Here it is when held freehand:

Here it is when stabilized from above on a tripod:

This stabilized setup eventually led to this drawing:

Here are a few of my other favorites!



Make a drawing come to life

My idea for this one was to make a little person, give them a wand and the ability to cast a spell and then let them cast whatever spell they choose! In this case, giving the little person the ability to cast a spell looked like putting a little dot of ink at the end of their wand.

 


Make a collaborative drawing with someone else

Though it is a slight willful reinterpretation of the prompt, my best and longest ongoing project to date made for too wonderful a connection here for me to ignore it. I have been building my Collaborative Drawing Machine since the start of 2024, with the goal of being able to create truly collaborative physical drawings with a machine. Though the piece is generally a collaboration between another person and a machine, when I use it, it’s more of a collaboration between coding me and artist me.

Collaborative Drawing Machine


Do a memory drawing

This one I also took quite literally. I was out of town in Pittsburgh over this weekend, and when I was driving back to the airport to come back to Boston there was an incredibly violent downpour. For the uninitiated, this is a classic Pittsburgh Monsoon, it felt like the city was saying goodbye. I intended to get some work done on this assignment during my flight, and when I read this prompt, I realized that I had a very vivid memory of how the water was sheeting down on the windshield when the storm was at its worst, so I decided to try to draw it from memory.
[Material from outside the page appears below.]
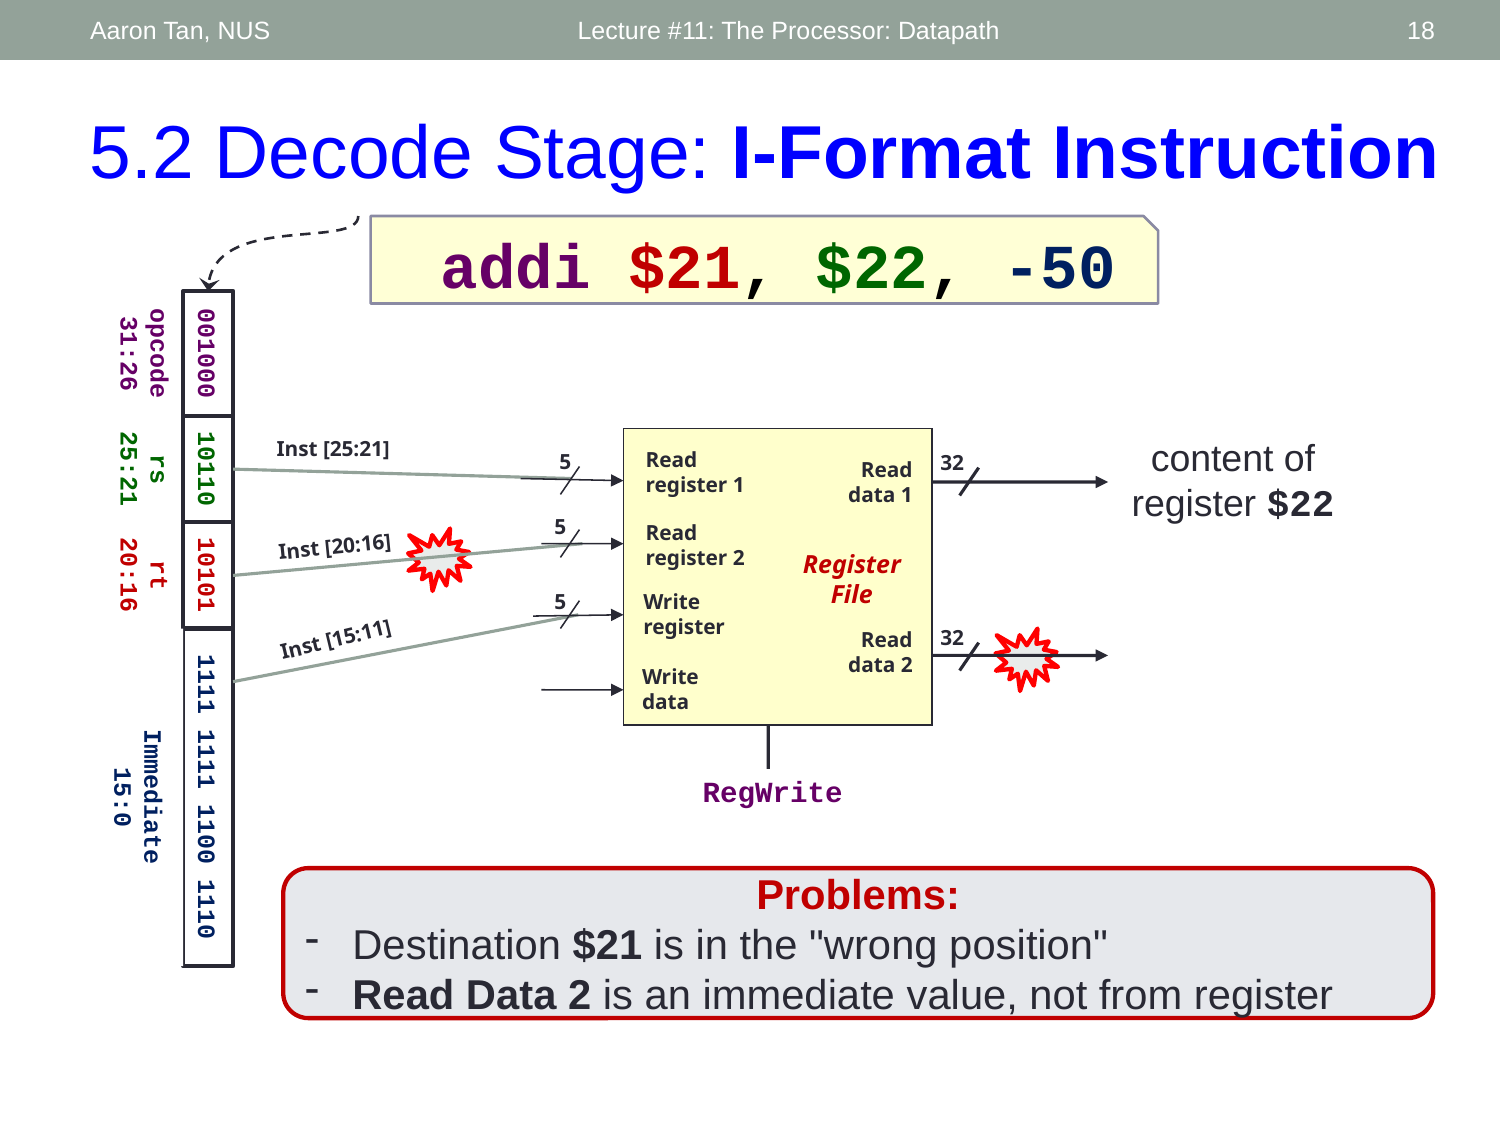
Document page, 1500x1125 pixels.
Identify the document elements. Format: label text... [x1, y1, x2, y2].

Make a detailed drawing of your computer, can be realistic or imaginary

When I think “detailed”, I think “can’t do it by hand”. I know that this isn’t strictly true, and I should explore hand-detailed pieces  more, but in the context of creating an interesting prompt, I felt like exploring this one computationally could be fun. I’ve worked with edge detection algorithms plus pen plotters before, after all, the two technologies clearly complement one another. Edge detection has always provided a seeming hyper-precision to the images that they render, as every line is in perfect focus. To make this something new for me, I stuffed two pens into the plotter, with one slightly (like a quarter millimeter) higher than the other, so that while one pen would pick up every mark that was made, the other pen would only pick up certain marks (often when the pen is first placed down, or on particularly long strokes).

Finished plot

Make a drawing about drawing

I went down a whole philosophical rabbit hole on this one but ultimately ended up bringing it back to reality. I recently learned about pantographs and I love them as a form of replication. I wanted to create something similar, where the act of making a drawing makes a second drawing and I ended up with what you see. I wanted something that would apply some sort of transformation to the original image (just as pantographs can with position, scale, and in some cases rotation), but I also wanted to take advantage of the incredible consistency of the axidraw in applying more “chaotic” transformations. Thanks to the consistency of pen plotters, you can see the deterministic behavior of such supposedly chaotic transformations, kind of letting you peek behind the curtains of the seemingly random nature of chaos. Plus, it made a nice little moire pattern which is always fun!


All done!

And with that my seven days of drawing are at an end! In hindsight, I feel like the best part of this exercise was that it forced me to just go. I didn’t have time to agonize over details, in either my pieces or my documentation. As a result, while none of my drawings are perfect, it got me to put pen to paper and I felt a bit more open minded about making things even when they don’t quite hit my normal standards. Making this “smaller works” section of my website is partially inspired by this mentality shift, and it’s my way to externalize and act upon this shift!